Gastrointestinal diseases are common after kidney transplantation and may present with a variety of clinical and histological features. The diagnosis and management of IBD after transplantation are challenging since there are no definitive histological criteria to clearly diagnose post-transplant IBD. Indeed, many histological features may be common between different clinical forms, such as mycophenolate mofetil colitis with Graft-versus-host disease, and this could render the treatment controversial.

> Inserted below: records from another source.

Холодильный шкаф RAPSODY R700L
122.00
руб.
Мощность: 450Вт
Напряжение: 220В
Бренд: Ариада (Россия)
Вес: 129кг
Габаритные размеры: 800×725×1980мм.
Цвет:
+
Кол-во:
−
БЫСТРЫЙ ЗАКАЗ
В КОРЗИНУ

De novo IBD after renal transplantation should be part of the differential diagnosis in patients with chronic diarrhoea and abdominal pain, even without a previous history of gastrointestinal disease, along with infectious causes, drug-related side effects, or other comorbidities. Management of post-transplant IBD can be challenging due to the contemporary use of immunosuppressive therapy, which can increase the risk of infectious complications. Moreover, the clinical course of post-transplant IBD may be more severe than that of IBD in the general population. A better definition of clinical and histological features could help to standardize the treatment and to improve the outcome of IBD after transplantation. Due to the clinical complexity of IBD patients, a close multidisciplinary approach is necessary to achieve the best clinical outcomes of IBDs after kidney transplantation.